Michael Kimmage, who served on the policy planning staff at the U.S. State Department from 2014 to 2016, where he was responsible for the Russia and Ukraine portfolio, said in his view it was "absolutely not possible" for the Vatican to broker a peace deal in the current war.
Michael Kimmage (Wilson Center)
There is an "old fashion narrative," Kimmage told NCR, that the Catholic Church is a "traditional enemy" of Russia.

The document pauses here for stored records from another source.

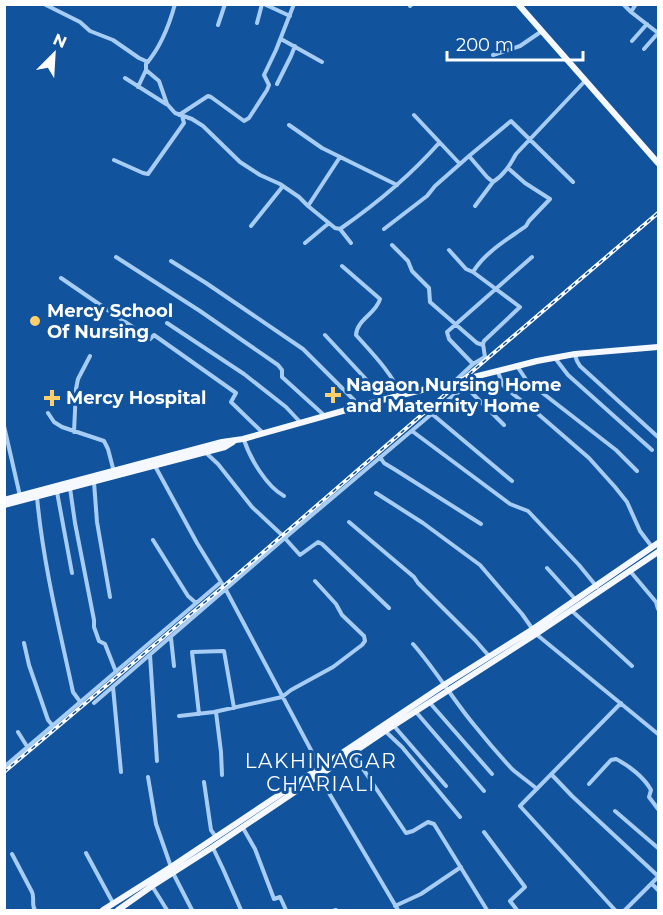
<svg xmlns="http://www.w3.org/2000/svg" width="663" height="915" viewBox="0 0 663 915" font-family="Montserrat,sans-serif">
	<rect width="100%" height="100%" fill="#11539d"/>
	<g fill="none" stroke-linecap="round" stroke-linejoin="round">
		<path stroke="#a7cdf5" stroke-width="4" d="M44 4 80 22 90 31 113 40 139 58 148 62
			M175 4C169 26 160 48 146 64V70L159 81 167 104 175 113 192 119 203 126 240 162 260 175 280 184 299 197 308 206 335 228 340 229C376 204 410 176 439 143
			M264 4 290 16
			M623 4 631 12 636 4
			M410 6 412 4
			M631 12 658 33
			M257 23 262 4
			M218 25 225 4
			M281 39 322 62
			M632 41 647 24
			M644 49 658 33
			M493 55 520 46 542 31
			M125 78 166 104
			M277 84 291 56 295 46
			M138 87 146 70
			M179 115 208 96 211 97 244 121 249 118 267 90 269 85 264 75 276 50 294 4
			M414 115 460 164
			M289 125 322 148 397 185
			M469 156 511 121 573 182
			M114 160 143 173 148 174 184 123 182 116
			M308 206 340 157
			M475 206 493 182
			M251 226 283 186
			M340 229 351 243
			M384 229 427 196 435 186 469 156 487 177 493 182C504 175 510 165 516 154L585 81
			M305 243 329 223
			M392 245 408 261 412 271 429 288 430 302 477 343 483 345
			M449 250 466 269 473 272 520 307 484 341 483 344 485 357 473 364 456 380
			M116 257 200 311 278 365 282 370V377L325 416
			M171 261 206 283 303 349 354 400 357 407
			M342 266 380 299C376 314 357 319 356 335 372 353 391 372 401 395
			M473 272C485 252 508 239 526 226L529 221 550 199 525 183 508 168
			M61 278 150 339 154 335 236 393 231 402 263 433
			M167 323 244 374 286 407 301 423
			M325 335 376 390 382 400
			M575 355 577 361 580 366 658 437
			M555 358 568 375 652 450
			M473 364 449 339 447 332 532 257
			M517 366 527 381 616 450 637 471
			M498 372 503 385 508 390 537 413 589 458 615 487 627 502 640 531 652 547
			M466 387 504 425
			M48 413 54 422 62 427 104 441 108 449 114 472
			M432 414 512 481
			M4 426 20 496
			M412 431 510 504 528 511 579 565 597 587
			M74 432 76 389 78 379 90 356
			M244 440C250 458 266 486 284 496
			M205 452 218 464 252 507 282 535 300 555 318 542 322 544 389 608
			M380 457 384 463 394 469 481 524
			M155 466 197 543 221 582 226 590 320 767
			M94 482 97 522 110 597
			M70 488 75 523 94 620V627L99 641 105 644 116 672
			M57 492 72 573
			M376 493 423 523 480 565 522 614 536 634 658 734
			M37 497C43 563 59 627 73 692L81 703
			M349 522 414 577 418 583 475 640 489 656
			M153 540 188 596 196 603
			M547 568 576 600
			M630 571 656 602 658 609
			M571 610 632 666
			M171 638 174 666
			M24 643 29 665 48 720 53 726
			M413 644C436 670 453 700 475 726 487 741 499 755 512 769 520 776 529 782 537 789
			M150 655 157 761
			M113 687 121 772
			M94 703 286 537 454 395 480 378
			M430 703 492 774
			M216 712 221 752 222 775
			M416 712 484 791
			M199 714 192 652 224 651 234 708
			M179 716 214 712 282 697 291 690 333 667 362 645 365 641 364 636 342 615 336 604 315 581
			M394 726 446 786
			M385 731 402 747 460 817
			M18 732 28 748
			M353 754 406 833 413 831 428 822 434 824 487 910
			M4 767 221 582
			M552 775 572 796 658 876
			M319 776 398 910
			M148 777 156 824 171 867
			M204 782 211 830 216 837
			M589 784 611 760 616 759C628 765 644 777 651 790L649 797 658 809
			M615 811 658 848
			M243 828 255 849 274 899 280 897 286 910
			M484 832 525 887 510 901 517 910
			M213 848 223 869 241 910
			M86 853 113 903
			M12 854 32 892C35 898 31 905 35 910
			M173 873 192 910
			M652 884 658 890
			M152 886 167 910
			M395 906 421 894 461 867
			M335 910H336
			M615 910 520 806 621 703
			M625 910 658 877"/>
		<path stroke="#f5f9ff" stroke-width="6" d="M518 4 658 163
			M4 500 222 442 243 439 382 400 537 361 575 354 658 347
			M4 505 225 447 233 442
			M103 910 171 867 444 685 533 629 658 543
			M118 910 152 886 213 847 385 731 536 634 658 552"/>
		<defs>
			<path id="rail" d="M4 772 224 586 462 380 658 213"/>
		</defs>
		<use href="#rail" stroke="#fff" stroke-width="4"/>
		<use href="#rail" stroke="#11539d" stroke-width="1.5" stroke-dasharray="4.5" stroke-linecap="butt"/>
	</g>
	<g fill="#ffcf6b" stroke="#11539d" stroke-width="2">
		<circle cx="35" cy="321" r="6"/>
		<path d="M330 386h6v6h6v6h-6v6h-6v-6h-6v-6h6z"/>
		<path d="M49 389h6v6h6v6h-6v6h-6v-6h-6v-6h6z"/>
	</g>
	<g text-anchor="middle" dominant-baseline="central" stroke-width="6" stroke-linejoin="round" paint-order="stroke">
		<g font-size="18" font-weight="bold" fill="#fff" stroke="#11539d" text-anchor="start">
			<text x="47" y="311">Mercy School<tspan x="47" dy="21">Of Nursing</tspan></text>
			<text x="346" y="385">Nagaon Nursing Home<tspan x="346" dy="21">and Maternity Home</tspan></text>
			<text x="66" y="398">Mercy Hospital</text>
		</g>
		<g font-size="20" letter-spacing="1.5" fill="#fff" stroke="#11539d">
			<text x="321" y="761">LAKHINAGAR<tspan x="321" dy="23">CHARIALI</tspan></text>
		</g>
	</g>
	<rect width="663" height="915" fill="none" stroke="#ffffff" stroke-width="12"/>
	<g transform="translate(54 54) rotate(24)" stroke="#11539d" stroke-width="4.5" paint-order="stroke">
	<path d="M0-4.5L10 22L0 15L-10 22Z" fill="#ffffff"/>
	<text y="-9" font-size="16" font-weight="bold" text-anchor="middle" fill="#ffffff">N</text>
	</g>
	<path d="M447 51v9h136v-9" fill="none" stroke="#ffffff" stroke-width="3"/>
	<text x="456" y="51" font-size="18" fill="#ffffff" stroke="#11539d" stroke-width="4.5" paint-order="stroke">200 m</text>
</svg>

This is a "long-standing Russian frame," he said, that makes the geopolitics of the moment very difficult for the Holy See to navigate.
His assessment has been shared by a number of other leading regional experts who warn that Putin's grip on the Russian Orthodox church severely limits any role the Vatican can play.
Instead, Kimmage, who is the chair of the history department at the Catholic University of America, said that the Holy See's role should be "speaking to the conscience of other European leaders."
In recent weeks, the pope has sent two cardinal emissaries to Ukraine to express his closeness to those fleeing violence and has repeatedly spoken by phone with Ukraine's president and Catholic leaders. At the same time, both Zelensky and the mayor of Kyiv have appealed directly to Francis, asking him to visit the Ukrainian capital, saying his physical presence in the war-torn country may be one of its last opportunities for bringing about peace.
For Kimmage, the church's "moral stewardship" and vast network are needed in responding to the humanitarian crises, which, he said, "are legion and still to come" and to "help knit together Ukrainian society" after the war.
When that time will come — and what Francis and the Vatican will say or do in between then — remains to be seen.